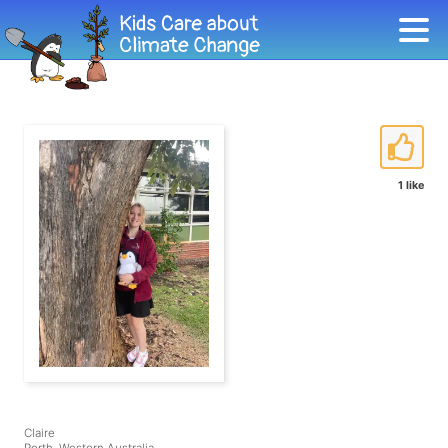
1 like
Claire
Perth, Western Australia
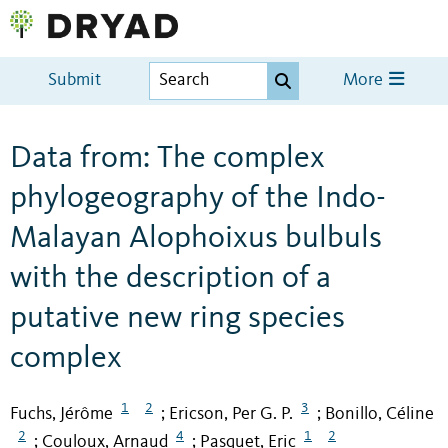
Submit
More
Data from: The complex
phylogeography of the Indo-
Malayan Alophoixus bulbuls
with the description of a
putative new ring species
complex
1
2
3
Fuchs, Jérôme
Ericson, Per G. P.
Bonillo, Céline
;
;
2
4
1
2
Couloux, Arnaud
Pasquet, Eric
;
;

_ _ _ _ _ _ _

Which lines run from the one containing "putative new ring species" to the end of the entries above? Quote exactly those, and only those.

putative new ring species
complex
1
2
3
Fuchs, Jérôme
Ericson, Per G. P.
Bonillo, Céline
;
;
2
4
1
2
Couloux, Arnaud
Pasquet, Eric
;
;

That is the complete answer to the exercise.